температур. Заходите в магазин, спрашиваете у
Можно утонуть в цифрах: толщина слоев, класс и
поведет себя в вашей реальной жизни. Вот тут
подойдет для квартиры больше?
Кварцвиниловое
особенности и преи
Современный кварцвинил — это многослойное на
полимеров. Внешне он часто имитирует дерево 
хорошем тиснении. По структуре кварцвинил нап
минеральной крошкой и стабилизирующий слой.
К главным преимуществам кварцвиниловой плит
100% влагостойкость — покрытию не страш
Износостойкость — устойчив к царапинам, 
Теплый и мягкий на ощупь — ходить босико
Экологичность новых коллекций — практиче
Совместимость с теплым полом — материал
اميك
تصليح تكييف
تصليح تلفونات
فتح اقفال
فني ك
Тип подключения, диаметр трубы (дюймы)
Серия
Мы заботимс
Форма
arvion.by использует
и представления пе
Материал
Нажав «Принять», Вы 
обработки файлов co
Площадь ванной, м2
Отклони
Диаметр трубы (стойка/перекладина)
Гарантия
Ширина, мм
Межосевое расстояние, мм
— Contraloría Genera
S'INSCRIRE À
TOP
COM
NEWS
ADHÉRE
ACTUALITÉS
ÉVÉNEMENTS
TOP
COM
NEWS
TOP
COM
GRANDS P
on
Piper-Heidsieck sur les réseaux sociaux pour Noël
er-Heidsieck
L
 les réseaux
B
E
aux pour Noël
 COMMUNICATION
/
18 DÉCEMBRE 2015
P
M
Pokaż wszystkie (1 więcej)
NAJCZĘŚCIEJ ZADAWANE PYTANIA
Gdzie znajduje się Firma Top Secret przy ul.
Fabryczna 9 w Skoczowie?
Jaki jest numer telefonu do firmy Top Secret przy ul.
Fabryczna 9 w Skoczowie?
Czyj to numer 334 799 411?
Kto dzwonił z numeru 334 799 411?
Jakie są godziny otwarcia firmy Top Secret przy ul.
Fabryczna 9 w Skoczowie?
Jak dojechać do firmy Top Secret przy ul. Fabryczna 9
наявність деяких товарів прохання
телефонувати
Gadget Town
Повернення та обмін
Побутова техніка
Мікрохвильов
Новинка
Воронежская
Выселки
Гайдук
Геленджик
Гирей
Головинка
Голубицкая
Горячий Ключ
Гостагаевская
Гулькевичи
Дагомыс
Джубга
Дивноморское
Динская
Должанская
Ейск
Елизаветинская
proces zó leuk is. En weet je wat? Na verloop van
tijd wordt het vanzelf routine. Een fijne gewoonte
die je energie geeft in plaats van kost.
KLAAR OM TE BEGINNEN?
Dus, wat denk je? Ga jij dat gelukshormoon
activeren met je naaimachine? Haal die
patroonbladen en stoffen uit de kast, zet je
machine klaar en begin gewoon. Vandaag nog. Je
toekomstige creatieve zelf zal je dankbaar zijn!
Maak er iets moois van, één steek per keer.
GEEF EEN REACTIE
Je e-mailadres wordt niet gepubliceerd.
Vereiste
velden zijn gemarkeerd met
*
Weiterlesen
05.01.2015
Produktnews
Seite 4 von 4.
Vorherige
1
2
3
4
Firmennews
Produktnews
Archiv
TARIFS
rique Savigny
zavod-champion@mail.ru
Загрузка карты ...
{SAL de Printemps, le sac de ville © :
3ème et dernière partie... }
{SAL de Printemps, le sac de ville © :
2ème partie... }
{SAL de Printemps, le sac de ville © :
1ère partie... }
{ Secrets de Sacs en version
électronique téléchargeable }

#### [EXERCISE OBJECTIVE]
Report how many lines of the data above hold the string "Heidsieck". Nothing else belongs in the answer.

#### [ANSWER TO THE EXERCISE]
2